_What is being asked_.
Return every line of text in the material below unchanged and in its original order, omitting the picture placeholders.

_Data shown_.
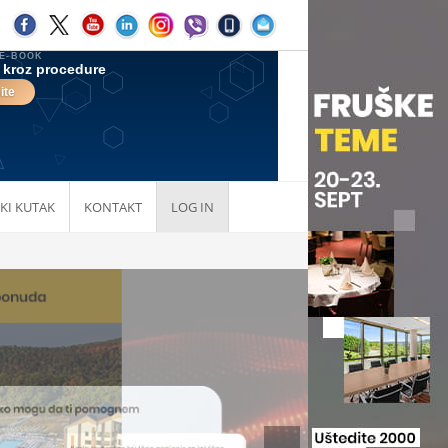
KI KUTAK
KONTAKT
LOG IN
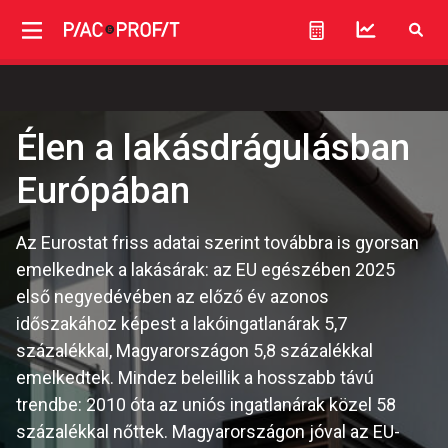
Élen a lakásdrágulásban
Európában
Az Eurostat friss adatai szerint továbbra is gyorsan
emelkednek a lakásárak: az EU egészében 2025
első negyedévében az előző év azonos
időszakához képest a lakóingatlanárak 5,7
százalékkal, Magyarországon 5,8 százalékkal
emelkedtek. Mindez beleillik a hosszabb távú
trendbe: 2010 óta az uniós ingatlanárak közel 58
százalékkal nőttek. Magyarországon jóval az EU-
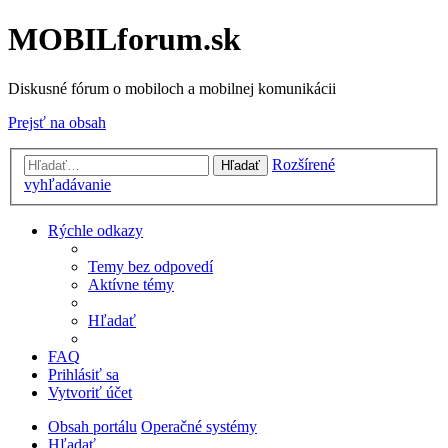
MOBILforum.sk
Diskusné fórum o mobiloch a mobilnej komunikácii
Prejsť na obsah
Rozšírené
Hľadať
vyhľadávanie
Rýchle odkazy
Temy bez odpovedí
Aktívne témy
Hľadať
FAQ
Prihlásiť sa
Vytvoriť účet
Obsah portálu
Operačné systémy
Hľadať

_Response area_.
KI KUTAK
KONTAKT
LOG IN
Élen a lakásdrágulásban
Európában
Az Eurostat friss adatai szerint továbbra is gyorsan
emelkednek a lakásárak: az EU egészében 2025
első negyedévében az előző év azonos
időszakához képest a lakóingatlanárak 5,7
százalékkal, Magyarországon 5,8 százalékkal
emelkedtek. Mindez beleillik a hosszabb távú
trendbe: 2010 óta az uniós ingatlanárak közel 58
százalékkal nőttek. Magyarországon jóval az EU-
MOBILforum.sk
Diskusné fórum o mobiloch a mobilnej komunikácii
Prejsť na obsah
Rozšírené
Hľadať
vyhľadávanie
Rýchle odkazy
Temy bez odpovedí
Aktívne témy
Hľadať
FAQ
Prihlásiť sa
Vytvoriť účet
Obsah portálu
Operačné systémy
Hľadať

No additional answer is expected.